Quote all of the material below line for line, giving only its text and leaving the pictures out.

> DATA FOR THIS EXERCISE
*** Begin section ***

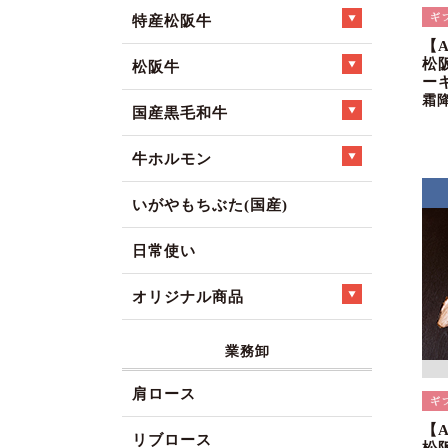
特産松阪牛
【
松
松阪牛
ー
霜
国産黒毛和牛
牛ホルモン
いがやもちぶた(国産)
日常使い
オリジナル商品
業務卸
肩ロース
【
リブロース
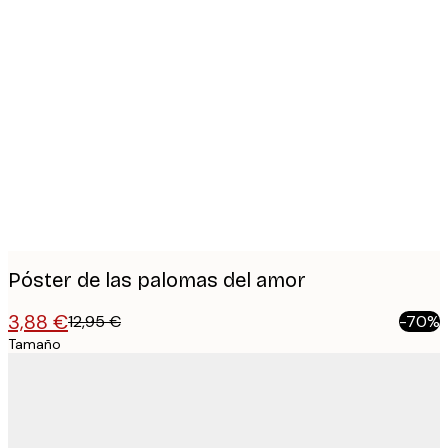
Product
images
Póster de las palomas del amor
3,88 €
12,95 €
-70%
Tamaño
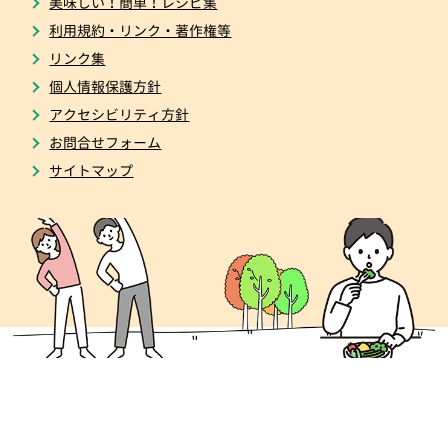
美味しい！簡単！レシピ集
利用規約・リンク・著作権等
リンク集
個人情報保護方針
アクセシビリティ方針
お問合せフォーム
サイトマップ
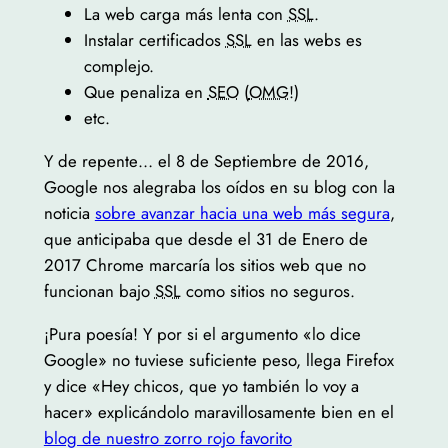
La web carga más lenta con
SSL
.
Instalar certificados
SSL
en las webs es
complejo.
Que penaliza en
SEO
(
OMG!
)
etc.
Y de repente… el 8 de Septiembre de 2016,
Google nos alegraba los oídos en su blog con la
noticia
sobre avanzar hacia una web más segura
,
que anticipaba que desde el 31 de Enero de
2017 Chrome marcaría los sitios web que no
funcionan bajo
SSL
como sitios no seguros.
¡Pura poesía! Y por si el argumento «lo dice
Google» no tuviese suficiente peso, llega Firefox
y dice «Hey chicos, que yo también lo voy a
hacer» explicándolo maravillosamente bien en el
blog de nuestro zorro rojo favorito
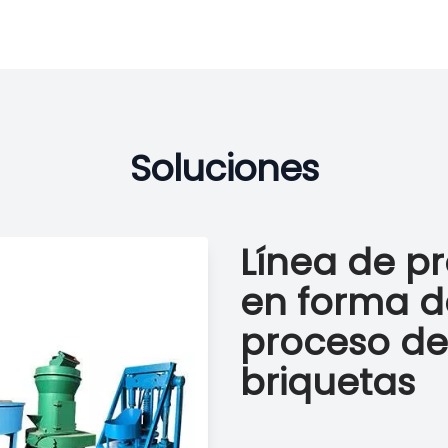
Soluciones
Línea de p
en forma d
proceso de
briquetas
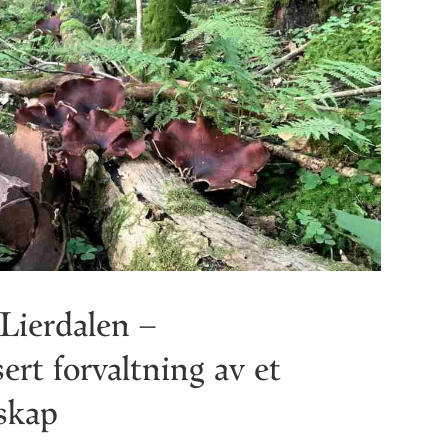
 Lierdalen –
rt forvaltning av et
dskap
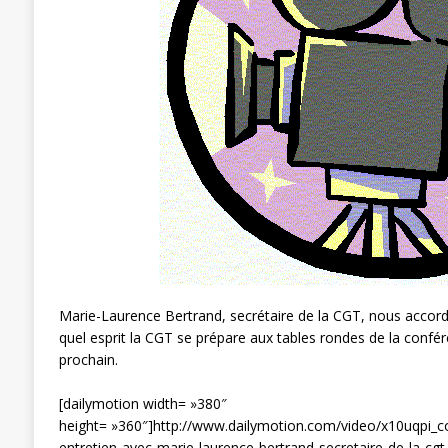
[ 3 janvier 2024 ]
Chronopost: Chrono
Marie-Laurence Bertrand, secrétaire de la CGT, nous accord
quel esprit la CGT se prépare aux tables rondes de la confér
prochain.
[dailymotion width= »380″
height= »360″]http://www.dailymotion.com/video/x10uqpi_co
entretien-avec-marie-laurence-bertrand-secretaire-de-la-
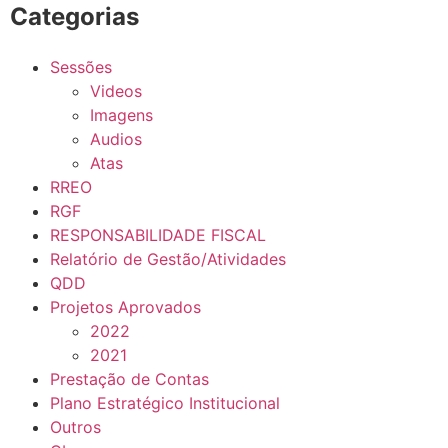
Categorias
Sessões
Videos
Imagens
Audios
Atas
RREO
RGF
RESPONSABILIDADE FISCAL
Relatório de Gestão/Atividades
QDD
Projetos Aprovados
2022
2021
Prestação de Contas
Plano Estratégico Institucional
Outros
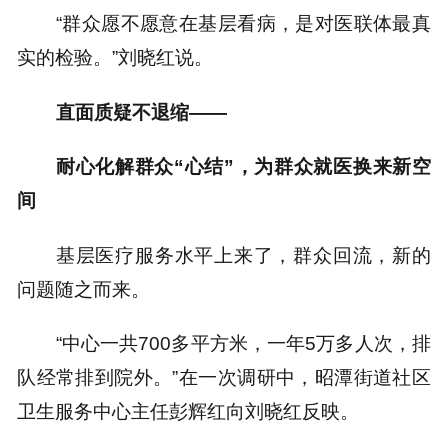
“群众愿不愿意在基层看病，是对医联体最真
实的检验。”刘晓红说。
直面质疑不退缩——
耐心化解群众“心结”，为群众就医换来新空
间
基层医疗服务水平上来了，群众回流，新的
问题随之而来。
“中心一共700多平方米，一年5万多人次，排
队经常排到院外。”在一次调研中，昭潭街道社区
卫生服务中心主任彭辉红向刘晓红反映。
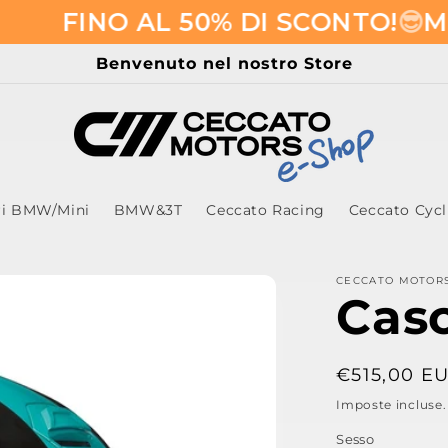
INO AL 50% DI SCONTO!
😎​
MID SE
Benvenuto nel nostro Store
ri BMW/Mini
BMW&3T
Ceccato Racing
Ceccato Cyc
CECCATO MOTOR
Cas
Prezzo
€515,00 E
di
Imposte incluse
listino
Sesso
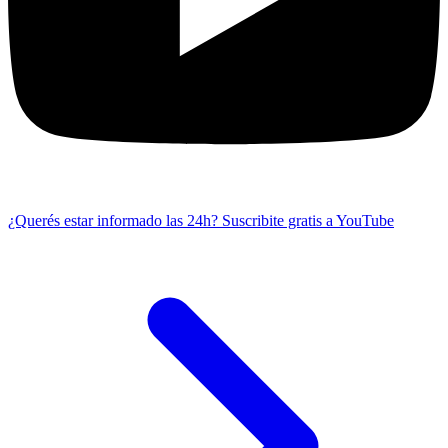
¿Querés estar informado las 24h?
Suscribite gratis a YouTube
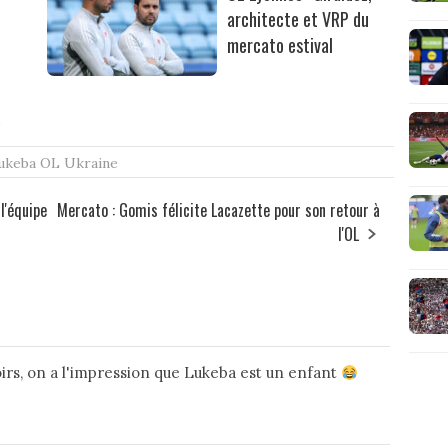
architecte et VRP du
mercato estival
s
ukeba
OL
Ukraine
l'équipe
Mercato : Gomis félicite Lacazette pour son retour à
l'OL
irs, on a l'impression que Lukeba est un enfant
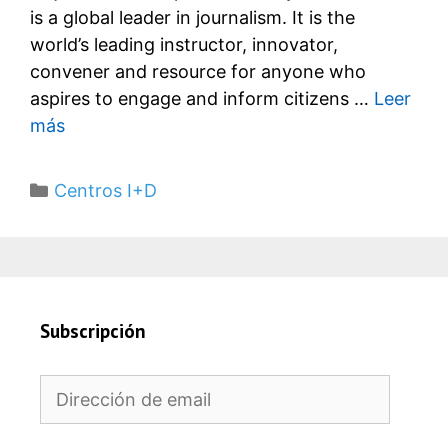
is a global leader in journalism. It is the
world’s leading instructor, innovator,
convener and resource for anyone who
aspires to engage and inform citizens …
Leer
más
Categorías
Centros I+D
Subscripción
Dirección
de
email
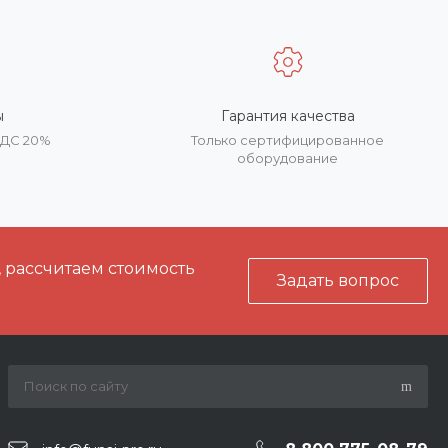
ы
Гарантия качества
НДС 20%
Только сертифицированное
оборудование
, рассчитаем стоимость
Задать вопрос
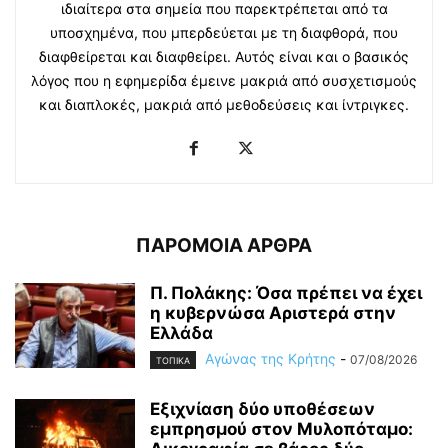
ιδιαίτερα στα σημεία που παρεκτρέπεται από τα
υποσχημένα, που μπερδεύεται με τη διαφθορά, που
διαφθείρεται και διαφθείρει. Αυτός είναι και ο βασικός
λόγος που η εφημερίδα έμεινε μακριά από συσχετισμούς
και διαπλοκές, μακριά από μεθοδεύσεις και ίντριγκες.
ΠΑΡΟΜΟΙΑ ΑΡΘΡΑ
Π. Πολάκης: Όσα πρέπει να έχει
η κυβερνώσα Αριστερά στην
Ελλάδα
Αγώνας της Κρήτης
-
07/08/2026
ΤΟΠΙΚΑ
Εξιχνίαση δύο υποθέσεων
εμπρησμού στον Μυλοπόταμο:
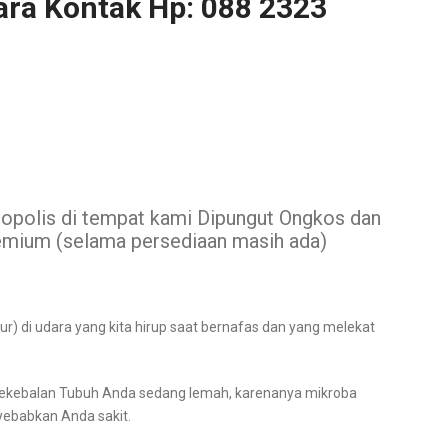
ara Kontak Hp: 088 2323
Propolis di tempat kami Dipungut Ongkos dan
mium (selama persediaan masih ada)
r) di udara yang kita hirup saat bernafas dan yang melekat
 Kekebalan Tubuh Anda sedang lemah, karenanya mikroba
yebabkan Anda sakit.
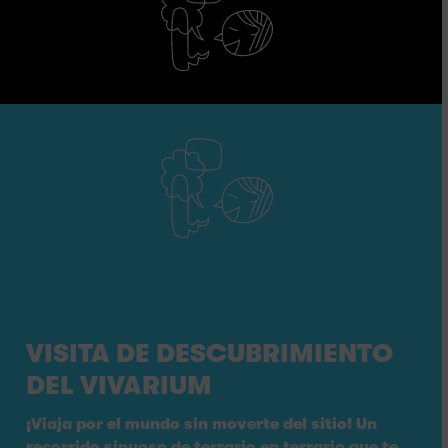
VISITA DE DESCUBRIMIENTO
DEL VIVARIUM
¡Viaja por el mundo sin moverte del sitio! Un
recorrido sinuoso de terrario en terrario que te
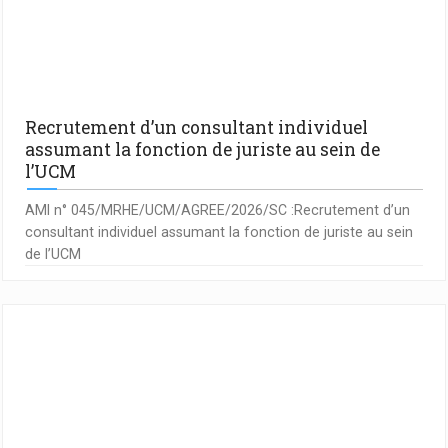
Recrutement d’un consultant individuel
assumant la fonction de juriste au sein de
l’UCM
AMI n° 045/MRHE/UCM/AGREE/2026/SC :Recrutement d’un
consultant individuel assumant la fonction de juriste au sein
de l’UCM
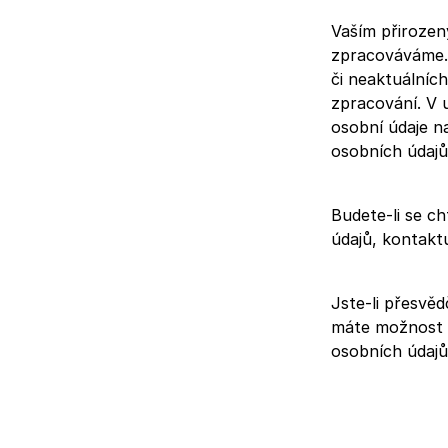
Vaším přirozen
zpracováváme.
či neaktuálníc
zpracování. V 
osobní údaje n
osobních údajů
Budete-li se c
údajů, kontakt
Jste-li přesvě
máte možnost 
osobních údajů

*** End section ***

> SOLUTION TO THIS PROBLEM
特産松阪牛
【
松
松阪牛
ー
霜
国産黒毛和牛
牛ホルモン
いがやもちぶた(国産)
日常使い
オリジナル商品
業務卸
肩ロース
【
リブロース
Product
images
Póster de las palomas del amor
3,88 €
12,95 €
-70%
Tamaño
美味しい！簡単！レシピ集
利用規約・リンク・著作権等
リンク集
個人情報保護方針
アクセシビリティ方針
お問合せフォーム
サイトマップ
La web carga más lenta con
SSL
.
Instalar certificados
SSL
en las webs es
complejo.
Que penaliza en
SEO
(
OMG!
)
etc.
Y de repente… el 8 de Septiembre de 2016,
Google nos alegraba los oídos en su blog con la
noticia
sobre avanzar hacia una web más segura
,
que anticipaba que desde el 31 de Enero de
2017 Chrome marcaría los sitios web que no
funcionan bajo
SSL
como sitios no seguros.
¡Pura poesía! Y por si el argumento «lo dice
Google» no tuviese suficiente peso, llega Firefox
y dice «Hey chicos, que yo también lo voy a
hacer» explicándolo maravillosamente bien en el
blog de nuestro zorro rojo favorito
Soluciones
Línea de p
en forma d
proceso de
briquetas
 Lierdalen –
rt forvaltning av et
dskap
[ 3 janvier 2024 ]
Chronopost: Chrono
Marie-Laurence Bertrand, secrétaire de la CGT, nous accord
quel esprit la CGT se prépare aux tables rondes de la confér
prochain.
[dailymotion width= »380″
height= »360″]http://www.dailymotion.com/video/x10uqpi_co
entretien-avec-marie-laurence-bertrand-secretaire-de-la-
Categorias
Sessões
Videos
Imagens
Audios
Atas
RREO
RGF
RESPONSABILIDADE FISCAL
Relatório de Gestão/Atividades
QDD
Projetos Aprovados
2022
2021
Prestação de Contas
Plano Estratégico Institucional
Outros
“群众愿不愿意在基层看病，是对医联体最真
实的检验。”刘晓红说。
直面质疑不退缩——
耐心化解群众“心结”，为群众就医换来新空
间
基层医疗服务水平上来了，群众回流，新的
问题随之而来。
“中心一共700多平方米，一年5万多人次，排
队经常排到院外。”在一次调研中，昭潭街道社区
卫生服务中心主任彭辉红向刘晓红反映。
INO AL 50% DI SCONTO!
😎​
MID SE
Benvenuto nel nostro Store
ri BMW/Mini
BMW&3T
Ceccato Racing
Ceccato Cyc
CECCATO MOTOR
Cas
Prezzo
€515,00 E
di
Imposte incluse
listino
Sesso
¿Querés estar informado las 24h?
Suscribite gratis a YouTube
architecte et VRP du
mercato estival
s
ukeba
OL
Ukraine
l'équipe
Mercato : Gomis félicite Lacazette pour son retour à
l'OL
irs, on a l'impression que Lukeba est un enfant
is a global leader in journalism. It is the
world’s leading instructor, innovator,
convener and resource for anyone who
aspires to engage and inform citizens …
Leer
más
Categorías
Centros I+D
Subscripción
Dirección
de
email
ы
Гарантия качества
НДС 20%
Только сертифицированное
оборудование
, рассчитаем стоимость
Задать вопрос
ιδιαίτερα στα σημεία που παρεκτρέπεται από τα
υποσχημένα, που μπερδεύεται με τη διαφθορά, που
διαφθείρεται και διαφθείρει. Αυτός είναι και ο βασικός
λόγος που η εφημερίδα έμεινε μακριά από συσχετισμούς
και διαπλοκές, μακριά από μεθοδεύσεις και ίντριγκες.
ΠΑΡΟΜΟΙΑ ΑΡΘΡΑ
Π. Πολάκης: Όσα πρέπει να έχει
η κυβερνώσα Αριστερά στην
Ελλάδα
Αγώνας της Κρήτης
-
07/08/2026
ΤΟΠΙΚΑ
Εξιχνίαση δύο υποθέσεων
εμπρησμού στον Μυλοπόταμο:
ara Kontak Hp: 088 2323
Propolis di tempat kami Dipungut Ongkos dan
mium (selama persediaan masih ada)
r) di udara yang kita hirup saat bernafas dan yang melekat
 Kekebalan Tubuh Anda sedang lemah, karenanya mikroba
yebabkan Anda sakit.
VISITA DE DESCUBRIMIENTO
DEL VIVARIUM
¡Viaja por el mundo sin moverte del sitio! Un
recorrido sinuoso de terrario en terrario que te
Recrutement d’un consultant individuel
assumant la fonction de juriste au sein de
l’UCM
AMI n° 045/MRHE/UCM/AGREE/2026/SC :Recrutement d’un
consultant individuel assumant la fonction de juriste au sein
de l’UCM
Vaším přirozen
zpracováváme.
či neaktuálníc
zpracování. V 
osobní údaje n
osobních údajů
Budete-li se c
údajů, kontakt
Jste-li přesvě
máte možnost 
osobních údajů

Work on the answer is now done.